EXERCISE TASK — Could you print, word for word, the lines below, starting with the one that contains "order: Alismatales" and going on through the final line, both included?
# START OF RECORDED INFORMATION
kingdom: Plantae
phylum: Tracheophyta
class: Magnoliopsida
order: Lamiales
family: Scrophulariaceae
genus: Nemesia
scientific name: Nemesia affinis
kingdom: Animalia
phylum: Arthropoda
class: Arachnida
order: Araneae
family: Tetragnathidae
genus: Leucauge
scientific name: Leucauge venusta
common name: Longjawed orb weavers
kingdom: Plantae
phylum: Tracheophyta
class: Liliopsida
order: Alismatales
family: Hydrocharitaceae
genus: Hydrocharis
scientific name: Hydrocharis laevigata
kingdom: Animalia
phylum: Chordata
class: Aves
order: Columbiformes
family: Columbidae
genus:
# END OF RECORDED INFORMATION
EXERCISE RESPONSE —
order: Alismatales
family: Hydrocharitaceae
genus: Hydrocharis
scientific name: Hydrocharis laevigata
kingdom: Animalia
phylum: Chordata
class: Aves
order: Columbiformes
family: Columbidae
genus:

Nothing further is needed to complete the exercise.